Martin Opitz

"Questa bella lingua, fine e vigorosa"

Celebrato ai suoi tempi quale maestro della poesia e dei poeti di lingua tedesca, fu ritenuto nel Settecento soltanto un pedante, preoccupato esclusivamente di disciplinare il genio poetico in un insieme ben serrato di regole, mentre l'epoca contemporanea sta tentando di riabilitarne la fama, di delimitare esattamente il significato della sua opera e la portata della sua fortuna. Già nel 1617, appena ventenne, redasse un breve trattato in latino, l'Aristarcus sive de contemptu linguae teutonicae, nel quale rivendicava per il tedesco lo statuto di una lingua originariamente matrice di cultura ed esortava i poeti a preferire il loro idioma materno al latino. Proseguiva in tal senso l'ambizione luterana a riabilitare la lingua germanica.

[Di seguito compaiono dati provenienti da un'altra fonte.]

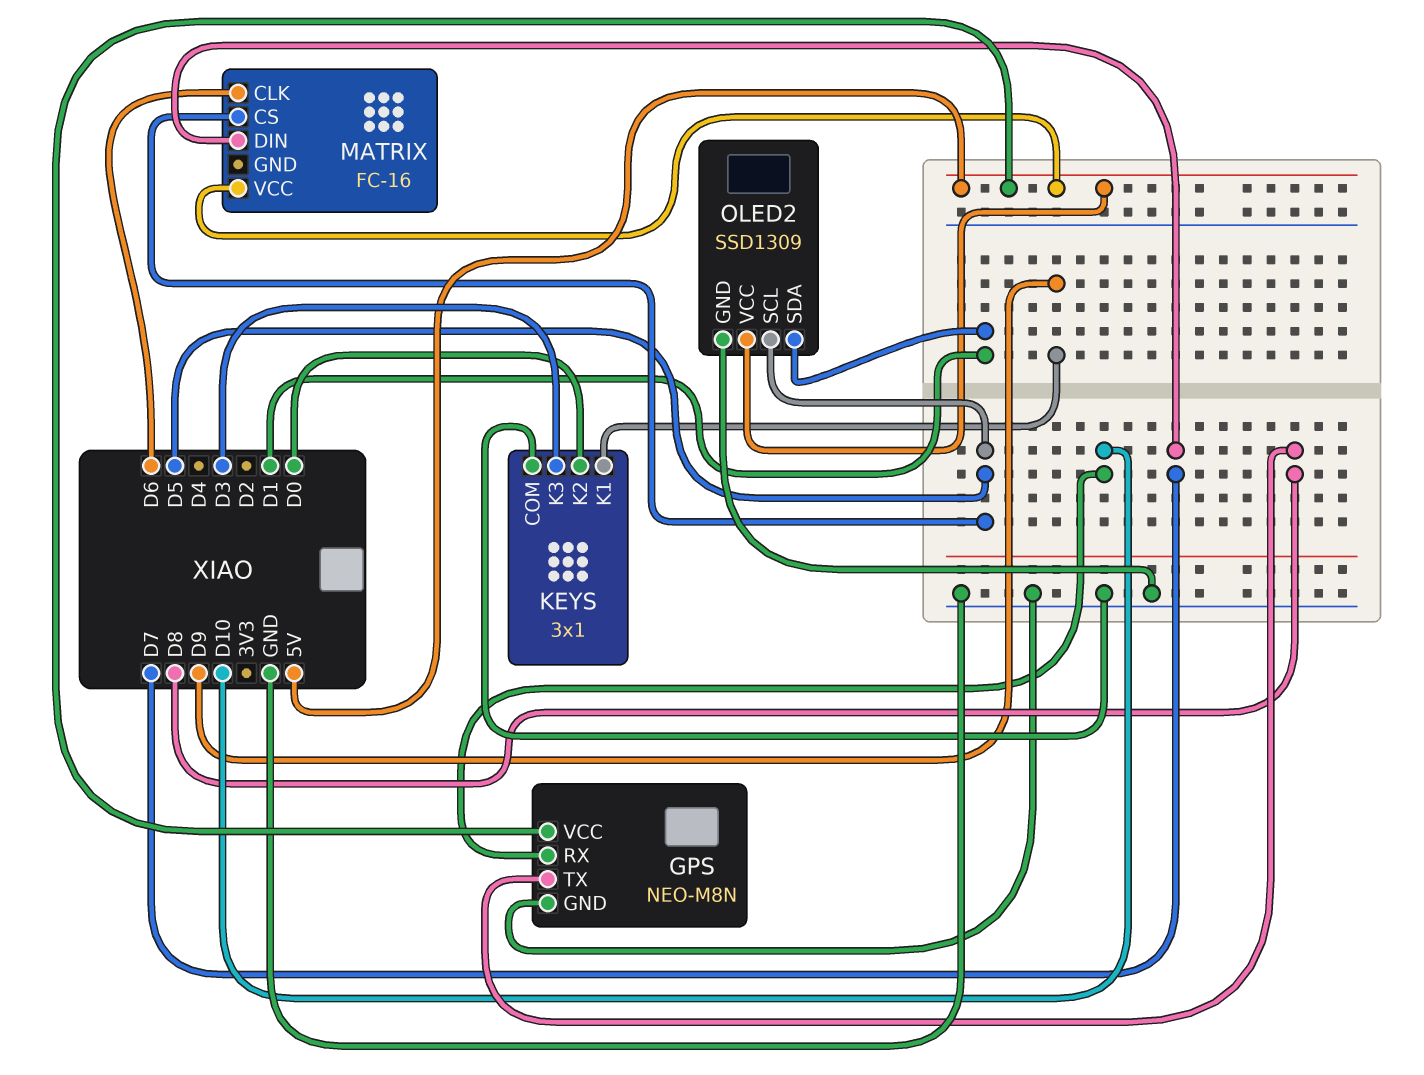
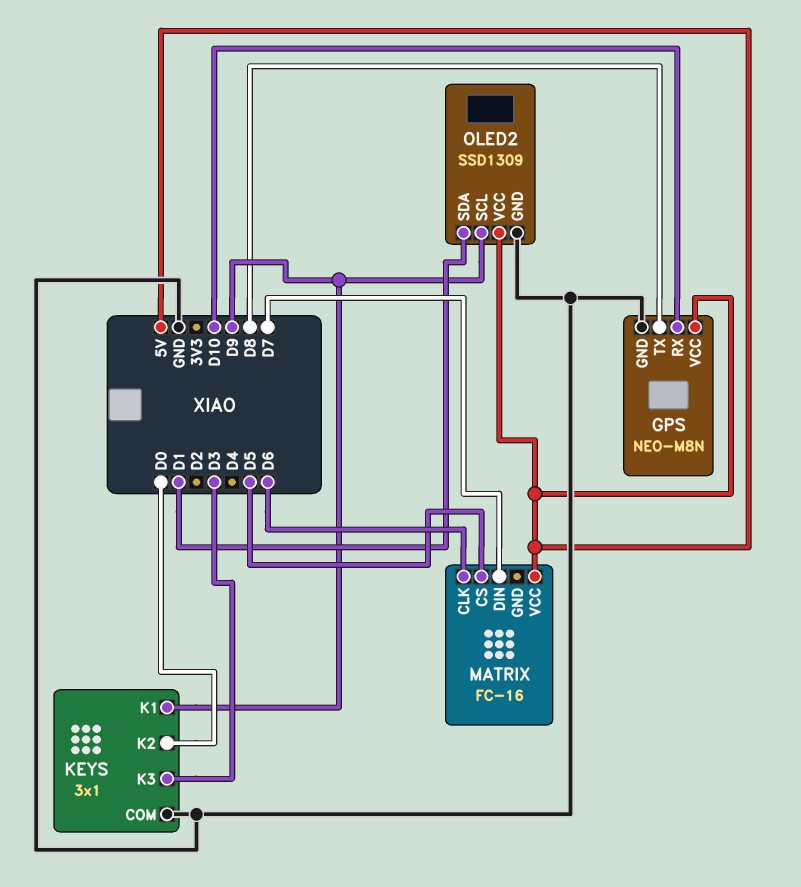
OLED2 pin SCL: D5 -> D9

Inoltre, nelle opere successive, egli divise e definì i generi letterari e formulò, sulla scorta di Aristotele, Orazio e G.C. Scaligero, quei precetti di ordine e chiarezza di lingua che divennero costante punto di riferimento del primo barocco tedesco. Scrisse anche poesie in latino e in tedesco (Poesie tedesche, Teutsche poemate, 1624) e tradusse e divulgò non solo autori classici (Sofocle, Seneca) ma anche opere francesi, italiane, inglesi e olandesi.